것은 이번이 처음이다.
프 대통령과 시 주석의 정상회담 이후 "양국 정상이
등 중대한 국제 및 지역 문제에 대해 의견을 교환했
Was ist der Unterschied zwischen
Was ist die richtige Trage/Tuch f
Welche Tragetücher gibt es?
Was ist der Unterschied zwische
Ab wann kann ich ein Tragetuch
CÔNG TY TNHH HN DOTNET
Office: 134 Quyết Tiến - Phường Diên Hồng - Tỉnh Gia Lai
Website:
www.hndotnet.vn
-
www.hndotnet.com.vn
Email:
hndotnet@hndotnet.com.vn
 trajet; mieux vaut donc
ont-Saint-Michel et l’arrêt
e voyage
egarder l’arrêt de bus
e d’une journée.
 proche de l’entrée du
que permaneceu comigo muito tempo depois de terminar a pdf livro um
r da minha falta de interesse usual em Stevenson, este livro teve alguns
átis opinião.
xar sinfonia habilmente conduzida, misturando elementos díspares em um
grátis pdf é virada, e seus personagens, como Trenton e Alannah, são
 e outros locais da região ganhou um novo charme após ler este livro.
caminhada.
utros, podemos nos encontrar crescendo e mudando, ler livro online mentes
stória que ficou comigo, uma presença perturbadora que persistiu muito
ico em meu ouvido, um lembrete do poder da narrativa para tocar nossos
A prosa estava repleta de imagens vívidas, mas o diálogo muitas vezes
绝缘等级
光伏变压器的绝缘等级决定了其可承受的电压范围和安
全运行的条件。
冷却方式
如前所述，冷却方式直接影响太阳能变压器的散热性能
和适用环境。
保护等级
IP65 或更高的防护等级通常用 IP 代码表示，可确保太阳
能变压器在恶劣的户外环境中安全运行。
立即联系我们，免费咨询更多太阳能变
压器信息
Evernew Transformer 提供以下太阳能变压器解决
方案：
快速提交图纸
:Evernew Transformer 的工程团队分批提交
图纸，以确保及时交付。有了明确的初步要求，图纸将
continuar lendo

=== WORK INSTRUCTION ===
Write out everything from the start of the data down to the line containing "átis opinião." as a numbered list, leaving out blank lines.

=== REPLY TO THE TASK ===
1. 것은 이번이 처음이다.
2. 프 대통령과 시 주석의 정상회담 이후 "양국 정상이
3. 등 중대한 국제 및 지역 문제에 대해 의견을 교환했
4. Was ist der Unterschied zwischen
5. Was ist die richtige Trage/Tuch f
6. Welche Tragetücher gibt es?
7. Was ist der Unterschied zwische
8. Ab wann kann ich ein Tragetuch
9. CÔNG TY TNHH HN DOTNET
10. Office: 134 Quyết Tiến - Phường Diên Hồng - Tỉnh Gia Lai
11. Website:
12. www.hndotnet.vn
13. -
14. www.hndotnet.com.vn
15. Email:
16. hndotnet@hndotnet.com.vn
17.  trajet; mieux vaut donc
18. ont-Saint-Michel et l’arrêt
19. e voyage
20. egarder l’arrêt de bus
21. e d’une journée.
22.  proche de l’entrée du
23. que permaneceu comigo muito tempo depois de terminar a pdf livro um
24. r da minha falta de interesse usual em Stevenson, este livro teve alguns
25. átis opinião.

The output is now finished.